- Opening Delimiter -

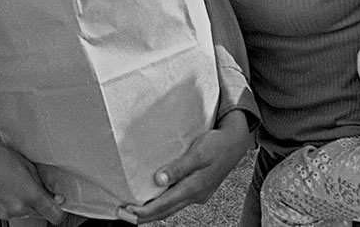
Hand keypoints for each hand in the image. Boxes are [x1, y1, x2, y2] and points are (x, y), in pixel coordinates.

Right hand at [0, 137, 66, 223]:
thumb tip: (54, 196)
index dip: (59, 209)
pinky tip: (6, 189)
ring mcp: (6, 212)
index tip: (57, 201)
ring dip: (25, 203)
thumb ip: (43, 185)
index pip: (55, 215)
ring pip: (26, 213)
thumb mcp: (28, 166)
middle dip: (40, 202)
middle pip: (40, 213)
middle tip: (31, 185)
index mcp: (30, 195)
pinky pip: (12, 212)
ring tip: (15, 184)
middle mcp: (19, 208)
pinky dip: (12, 204)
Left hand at [120, 110, 251, 222]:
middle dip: (144, 216)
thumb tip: (159, 180)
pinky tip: (155, 200)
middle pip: (165, 212)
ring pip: (171, 209)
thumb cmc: (217, 144)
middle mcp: (196, 195)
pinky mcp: (199, 190)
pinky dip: (163, 205)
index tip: (127, 210)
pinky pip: (177, 202)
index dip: (144, 211)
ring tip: (134, 211)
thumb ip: (178, 167)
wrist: (236, 142)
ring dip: (153, 212)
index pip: (163, 205)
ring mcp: (198, 194)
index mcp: (194, 187)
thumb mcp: (198, 152)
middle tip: (123, 214)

- Closing Delimiter -

* Task goal: Copy exactly the stretch of data above from the line with "middle dip: (40, 202)" through the line with "index mcp: (194, 187)", and omit all other lines.

* Result:
middle dip: (40, 202)
middle pip: (40, 213)
middle tip: (31, 185)
index mcp: (30, 195)
pinky pip: (12, 212)
ring tip: (15, 184)
middle mcp: (19, 208)
pinky dip: (12, 204)
Left hand at [120, 110, 251, 222]:
middle dip: (144, 216)
thumb tip: (159, 180)
pinky tip: (155, 200)
middle pip: (165, 212)
ring pip: (171, 209)
thumb cmc: (217, 144)
middle mcp: (196, 195)
pinky mcp: (199, 190)
pinky dip: (163, 205)
index tip: (127, 210)
pinky pip: (177, 202)
index dip: (144, 211)
ring tip: (134, 211)
thumb ip: (178, 167)
wrist: (236, 142)
ring dip: (153, 212)
index pip: (163, 205)
ring mcp: (198, 194)
index mcp: (194, 187)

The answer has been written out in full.